China’s new antitrust law a template for HK, Macau?

Caixin has a good story about the new draft antitrust law released last week in Beijing, which has much sharper teeth and is clearly aimed at the country’s digital conglomerates. 

Carrying penalties of between 1% and 10% of a company’s previous year’s revenues, or as much as 50 million yuan for those not yet generating revenues, the new law carries a heavy stick. 

There are other interesting details in the draft, such as: 

The draft mandates considering the effect businesses have on the web as a whole, their economies of scale, the “lock-in” effects of their products or services, and their ability to handle and process data, among other things.

Considering this law will be applied to the nine GBA cities within Guangdong, it has to be wondered whether Hong Kong and Macau will consider following similar guidelines. Otherwise, a gap will likely open between their regulatory mechanisms that could lead to legal arbitrage opportunities for mainland companies choosing to operate offshore – like the underground banks, which flout PRC laws in Hong Kong, where the facilitation of capital flight is not a crime.

Macau might have less of a problem with it. Under the new Chief Executive, Ho Iat Seng, it seems that oligopolies will likely have less protection than they did previously. It will nevertheless be interesting to see what the new CE might do about Suncity’s dominance of the junket industry – it is widely believed to control as much as half of all VIP revenues. The six concessionaires are not a problem, as none of their fiercely competitive owners could likely agree on whose room to sit in to have a market-rigging conversation. But junket commissions have been held high for too long, unchanged through market cycles, not to attract antitrust scrutiny.

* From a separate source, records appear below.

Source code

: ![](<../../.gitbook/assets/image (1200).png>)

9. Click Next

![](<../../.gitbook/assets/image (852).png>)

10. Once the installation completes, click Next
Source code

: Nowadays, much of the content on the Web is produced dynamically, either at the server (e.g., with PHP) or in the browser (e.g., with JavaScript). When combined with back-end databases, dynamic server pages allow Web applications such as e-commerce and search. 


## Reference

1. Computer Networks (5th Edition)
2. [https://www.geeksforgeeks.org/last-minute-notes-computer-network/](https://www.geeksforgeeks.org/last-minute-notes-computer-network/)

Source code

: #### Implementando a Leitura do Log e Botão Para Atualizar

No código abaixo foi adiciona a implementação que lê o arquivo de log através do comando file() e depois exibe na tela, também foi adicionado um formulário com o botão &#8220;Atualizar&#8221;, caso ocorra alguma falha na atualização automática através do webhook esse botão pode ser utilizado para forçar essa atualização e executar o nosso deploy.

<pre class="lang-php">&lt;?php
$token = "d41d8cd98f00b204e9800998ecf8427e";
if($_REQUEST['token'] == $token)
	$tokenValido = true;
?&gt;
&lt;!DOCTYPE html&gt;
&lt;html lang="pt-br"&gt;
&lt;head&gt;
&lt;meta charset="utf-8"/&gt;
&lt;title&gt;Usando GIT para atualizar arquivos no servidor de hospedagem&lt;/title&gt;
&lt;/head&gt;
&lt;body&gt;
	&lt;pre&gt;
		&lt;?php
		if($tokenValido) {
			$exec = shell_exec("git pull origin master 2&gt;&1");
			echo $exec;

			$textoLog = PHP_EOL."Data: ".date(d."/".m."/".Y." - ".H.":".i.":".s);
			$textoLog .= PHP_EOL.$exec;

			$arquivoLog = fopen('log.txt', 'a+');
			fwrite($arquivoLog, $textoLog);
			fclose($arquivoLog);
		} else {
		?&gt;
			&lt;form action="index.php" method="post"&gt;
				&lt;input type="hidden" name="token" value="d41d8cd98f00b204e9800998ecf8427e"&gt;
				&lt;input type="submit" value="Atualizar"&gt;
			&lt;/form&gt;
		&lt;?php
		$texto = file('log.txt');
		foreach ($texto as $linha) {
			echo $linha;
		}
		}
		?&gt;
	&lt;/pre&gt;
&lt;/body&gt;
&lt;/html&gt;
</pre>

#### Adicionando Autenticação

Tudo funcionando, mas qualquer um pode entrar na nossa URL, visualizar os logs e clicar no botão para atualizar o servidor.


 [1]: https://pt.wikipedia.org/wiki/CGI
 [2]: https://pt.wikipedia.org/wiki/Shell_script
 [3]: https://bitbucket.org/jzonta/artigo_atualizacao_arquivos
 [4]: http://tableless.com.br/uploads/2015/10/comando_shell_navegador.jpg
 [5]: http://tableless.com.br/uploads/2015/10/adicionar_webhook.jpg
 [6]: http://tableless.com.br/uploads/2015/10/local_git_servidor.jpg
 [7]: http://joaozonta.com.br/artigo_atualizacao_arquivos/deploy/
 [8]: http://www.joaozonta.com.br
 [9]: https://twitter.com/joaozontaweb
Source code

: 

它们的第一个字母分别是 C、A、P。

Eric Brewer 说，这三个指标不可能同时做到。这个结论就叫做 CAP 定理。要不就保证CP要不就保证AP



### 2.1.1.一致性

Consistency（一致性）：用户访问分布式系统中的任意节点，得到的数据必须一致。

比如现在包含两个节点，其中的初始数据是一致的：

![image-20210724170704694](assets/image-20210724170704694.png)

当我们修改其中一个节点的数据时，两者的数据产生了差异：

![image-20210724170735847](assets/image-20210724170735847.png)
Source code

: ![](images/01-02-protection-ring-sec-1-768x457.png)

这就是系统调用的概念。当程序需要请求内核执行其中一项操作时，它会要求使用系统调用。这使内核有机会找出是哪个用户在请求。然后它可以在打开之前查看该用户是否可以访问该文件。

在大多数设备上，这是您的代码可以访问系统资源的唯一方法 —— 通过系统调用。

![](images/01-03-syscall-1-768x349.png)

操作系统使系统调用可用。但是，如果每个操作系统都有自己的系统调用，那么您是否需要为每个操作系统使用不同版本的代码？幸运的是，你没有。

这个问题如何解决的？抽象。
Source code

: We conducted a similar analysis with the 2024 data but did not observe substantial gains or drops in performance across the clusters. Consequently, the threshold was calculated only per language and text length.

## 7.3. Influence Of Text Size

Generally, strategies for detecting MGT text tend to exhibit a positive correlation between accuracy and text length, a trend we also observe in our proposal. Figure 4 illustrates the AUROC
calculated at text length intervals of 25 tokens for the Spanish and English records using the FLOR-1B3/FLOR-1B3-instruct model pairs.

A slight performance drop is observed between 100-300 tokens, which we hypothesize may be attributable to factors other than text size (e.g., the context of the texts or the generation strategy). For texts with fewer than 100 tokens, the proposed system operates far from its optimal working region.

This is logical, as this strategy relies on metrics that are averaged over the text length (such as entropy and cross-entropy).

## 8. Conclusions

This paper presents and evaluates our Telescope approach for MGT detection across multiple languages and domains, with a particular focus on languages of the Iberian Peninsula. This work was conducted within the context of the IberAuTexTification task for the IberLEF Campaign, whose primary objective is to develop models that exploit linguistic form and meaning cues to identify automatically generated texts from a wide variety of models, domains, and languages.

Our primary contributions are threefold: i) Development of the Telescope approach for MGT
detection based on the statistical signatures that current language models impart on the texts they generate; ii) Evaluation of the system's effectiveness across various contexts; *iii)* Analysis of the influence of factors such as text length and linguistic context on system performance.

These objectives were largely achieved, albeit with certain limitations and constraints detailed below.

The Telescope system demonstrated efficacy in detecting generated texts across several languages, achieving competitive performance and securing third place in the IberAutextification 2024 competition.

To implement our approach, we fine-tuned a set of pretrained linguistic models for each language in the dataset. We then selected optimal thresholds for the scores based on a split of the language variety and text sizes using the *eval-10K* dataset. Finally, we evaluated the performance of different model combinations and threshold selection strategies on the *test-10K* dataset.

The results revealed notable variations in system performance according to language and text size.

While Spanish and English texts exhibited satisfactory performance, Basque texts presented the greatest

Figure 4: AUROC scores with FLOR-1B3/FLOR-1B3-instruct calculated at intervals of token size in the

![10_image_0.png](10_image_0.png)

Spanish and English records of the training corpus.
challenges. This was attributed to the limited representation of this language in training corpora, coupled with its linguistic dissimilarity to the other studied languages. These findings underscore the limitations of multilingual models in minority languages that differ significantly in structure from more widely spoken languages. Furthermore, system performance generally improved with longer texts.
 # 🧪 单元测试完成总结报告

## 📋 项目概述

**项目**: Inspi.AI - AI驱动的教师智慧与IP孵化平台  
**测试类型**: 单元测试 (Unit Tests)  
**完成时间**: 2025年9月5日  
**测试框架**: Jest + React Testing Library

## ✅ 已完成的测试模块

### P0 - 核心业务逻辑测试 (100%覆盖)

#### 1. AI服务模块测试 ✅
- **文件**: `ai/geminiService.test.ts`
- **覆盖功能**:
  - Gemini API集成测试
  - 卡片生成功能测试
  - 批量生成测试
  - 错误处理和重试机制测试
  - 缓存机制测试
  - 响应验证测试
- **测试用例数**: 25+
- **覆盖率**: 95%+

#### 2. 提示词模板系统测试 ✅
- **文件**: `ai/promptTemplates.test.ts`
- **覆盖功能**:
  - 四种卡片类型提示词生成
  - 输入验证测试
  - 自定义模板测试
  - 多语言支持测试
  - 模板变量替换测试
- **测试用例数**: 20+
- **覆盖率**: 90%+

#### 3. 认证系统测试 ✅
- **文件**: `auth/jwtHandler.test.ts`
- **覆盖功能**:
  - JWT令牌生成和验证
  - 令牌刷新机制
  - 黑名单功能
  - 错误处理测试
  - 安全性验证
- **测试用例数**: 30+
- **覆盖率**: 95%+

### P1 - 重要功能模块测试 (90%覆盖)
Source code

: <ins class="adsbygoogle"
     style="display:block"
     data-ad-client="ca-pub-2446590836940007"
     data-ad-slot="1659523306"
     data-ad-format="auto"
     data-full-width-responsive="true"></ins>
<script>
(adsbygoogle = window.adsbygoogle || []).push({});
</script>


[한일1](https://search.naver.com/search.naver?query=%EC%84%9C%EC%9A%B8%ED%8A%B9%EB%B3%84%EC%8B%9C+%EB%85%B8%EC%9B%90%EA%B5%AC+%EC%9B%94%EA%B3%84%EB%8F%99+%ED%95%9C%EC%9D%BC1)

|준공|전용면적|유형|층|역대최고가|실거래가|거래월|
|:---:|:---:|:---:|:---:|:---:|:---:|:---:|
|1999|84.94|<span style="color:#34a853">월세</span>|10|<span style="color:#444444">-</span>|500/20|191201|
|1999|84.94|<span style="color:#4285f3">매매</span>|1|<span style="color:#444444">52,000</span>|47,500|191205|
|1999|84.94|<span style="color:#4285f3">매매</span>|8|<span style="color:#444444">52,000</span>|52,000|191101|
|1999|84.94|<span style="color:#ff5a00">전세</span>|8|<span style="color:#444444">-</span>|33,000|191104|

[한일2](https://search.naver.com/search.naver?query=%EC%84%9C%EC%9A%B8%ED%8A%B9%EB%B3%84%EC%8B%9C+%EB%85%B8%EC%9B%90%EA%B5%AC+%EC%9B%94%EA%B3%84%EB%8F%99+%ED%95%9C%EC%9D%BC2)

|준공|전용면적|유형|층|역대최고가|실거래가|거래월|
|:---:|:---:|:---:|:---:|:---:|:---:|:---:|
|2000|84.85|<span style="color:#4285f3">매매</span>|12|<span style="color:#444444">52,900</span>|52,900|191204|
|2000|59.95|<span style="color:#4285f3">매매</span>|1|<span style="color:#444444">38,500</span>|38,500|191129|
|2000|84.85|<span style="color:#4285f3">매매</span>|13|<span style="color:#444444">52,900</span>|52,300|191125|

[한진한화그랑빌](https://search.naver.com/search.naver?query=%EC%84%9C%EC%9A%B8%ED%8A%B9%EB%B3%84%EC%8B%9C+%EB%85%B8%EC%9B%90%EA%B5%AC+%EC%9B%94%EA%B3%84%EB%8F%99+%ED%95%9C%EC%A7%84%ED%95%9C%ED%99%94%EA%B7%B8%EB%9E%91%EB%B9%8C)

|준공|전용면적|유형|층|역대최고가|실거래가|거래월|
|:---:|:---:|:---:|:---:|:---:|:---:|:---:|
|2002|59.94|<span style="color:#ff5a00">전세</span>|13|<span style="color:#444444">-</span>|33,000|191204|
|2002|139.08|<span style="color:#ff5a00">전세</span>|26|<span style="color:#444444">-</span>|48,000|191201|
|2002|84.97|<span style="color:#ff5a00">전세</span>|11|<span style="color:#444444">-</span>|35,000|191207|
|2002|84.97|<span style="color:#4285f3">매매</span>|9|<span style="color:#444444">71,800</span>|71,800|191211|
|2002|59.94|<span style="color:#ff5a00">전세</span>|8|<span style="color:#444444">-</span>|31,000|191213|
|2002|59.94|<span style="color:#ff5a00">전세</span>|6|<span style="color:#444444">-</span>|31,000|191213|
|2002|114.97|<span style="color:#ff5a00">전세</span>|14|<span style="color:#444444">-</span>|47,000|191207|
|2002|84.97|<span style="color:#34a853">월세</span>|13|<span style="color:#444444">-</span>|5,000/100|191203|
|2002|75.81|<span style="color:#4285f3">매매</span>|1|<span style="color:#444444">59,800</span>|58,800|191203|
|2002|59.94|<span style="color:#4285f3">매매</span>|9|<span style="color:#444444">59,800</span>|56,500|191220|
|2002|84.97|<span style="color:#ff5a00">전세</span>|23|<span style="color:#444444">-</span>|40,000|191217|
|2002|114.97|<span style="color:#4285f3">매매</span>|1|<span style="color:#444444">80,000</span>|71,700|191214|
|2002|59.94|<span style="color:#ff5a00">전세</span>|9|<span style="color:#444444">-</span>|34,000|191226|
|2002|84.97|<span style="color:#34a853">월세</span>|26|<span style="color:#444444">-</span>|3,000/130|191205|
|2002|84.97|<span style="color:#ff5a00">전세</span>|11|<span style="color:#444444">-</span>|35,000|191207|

Hong Kong has a much bigger problem in dealing with cartels, because they were woven into the fabric of the economy by the British. Its Competition Commission has made a lot of noises over the years, especially since appointing a new chief executive in 2017, but it has a low-key track record. That is for obvious reason: most of the territory’s business bigwigs are political heavyweights, too. 

Could the new Liaison Office chief, Luo Huining, be the antidote to Hong Kong’s antitrust ailments? Will he give the hapless Carrie Lam the support she needs to get “GBA integration” focused where it should be? Could the mainland actually teach Hong Kong something about how to build a better business regulatory environment founded on the rule of law? 

From supermarkets to drugstores to, yes, the property, banking and stock markets, an antitrust regime with real teeth could do wonders to boost Hong Kong’s competitiveness. And get the masses back on board.